Чем больше они возились с этой идеей, тем сильнее она укреплялась в них… до той стадии, пока они каждое свое движение, каждый вздох, каждый удар сердца не стали понимать как нечто предопределенное, отмеренное, заданное, “не мое”, не живое. И это был конец”.
Борис вспомнил, как несколько часов назад лежал в своей комнате, постепенно слабея умом и телом, как леденящая убийственная логика идеи Тураева медленно вытесняла жизнь из его мозга, нервов, тела, – вздрогнул, зябко повел плечами. Он уже добрел до реки и сейчас с высокого берега видел начинающееся утро: багровело небо на востоке, алые с сизым облака в том месте, где вот-вот должно взойти солнце, встали торчком, будто их расшвырял огненный взрыв. Звезды растворились в голубеющем небе, только Венера блистала правее и выше вздыбившихся алых облаков, сопротивляясь рассвету.
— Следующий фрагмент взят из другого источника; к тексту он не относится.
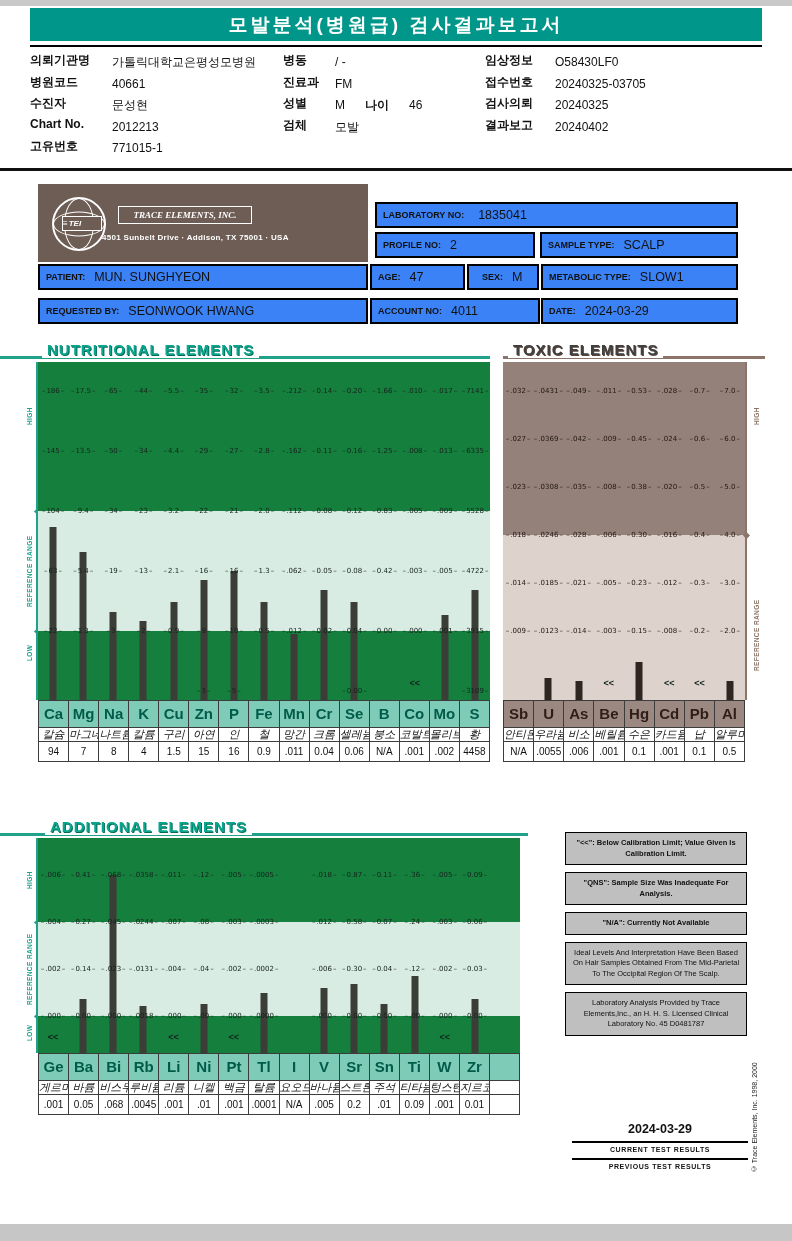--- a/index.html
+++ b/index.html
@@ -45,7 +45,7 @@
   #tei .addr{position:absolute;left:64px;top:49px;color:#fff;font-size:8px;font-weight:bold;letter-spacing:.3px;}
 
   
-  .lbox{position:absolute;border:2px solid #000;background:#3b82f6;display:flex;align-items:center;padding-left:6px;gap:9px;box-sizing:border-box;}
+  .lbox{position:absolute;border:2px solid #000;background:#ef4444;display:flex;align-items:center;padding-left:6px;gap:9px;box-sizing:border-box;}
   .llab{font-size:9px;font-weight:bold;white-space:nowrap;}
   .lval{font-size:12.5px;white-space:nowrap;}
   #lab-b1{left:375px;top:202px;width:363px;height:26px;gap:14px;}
Город на том берегу был залит белесым туманом, из него выходили верхние этажи зданий да всплывали в нем покатые, как у китов, крыши троллейбусов.
“И ведь как это странно всегда выходит, – думал Чекан, наблюдая, как из-за домов поднимается солнце, слыша шелест листьев, – начинает человек подвергать жизнь умозрительному анализу, то все у него не слава богу выходит: то юдоль слез и печали, то “пустая и глупая шутка”, а то вот и вовсе не жизнь, мертвечина в четырех измерениях.
Да ведь вот она – Жизнь! Несовершенная, далекая от умозрительных идеалов… Ну так ведь все равно: это все, что у нас есть!
Привет тебе, несовершенное Солнце в лохматых протуберанцах!
Здравствуй, пыль, попираемая норами! Привет и вам, розовые волнишки на реке! Здравствуй, Жизнь – волна бытия, из небытия возникающая, здравствуй, мир – существующий-не-существующий! Постоянно меняйся, ибо в этом – Жизнь. Ты непознаваем до конца, мир, и будь таким, ибо в вечном поиске Жизнь, а в конечном познании – смерть. Нет никого, кто предписал бы, как шелестеть листьям, как течь реке, как шагать мне… потому что в свободе воли Жизнь, в движении и стремлении вечном – Жизнь. И да будет так!” И Чекан повернул обратно: поднявшееся солнышко пригрело, разморило его – он захотел спать.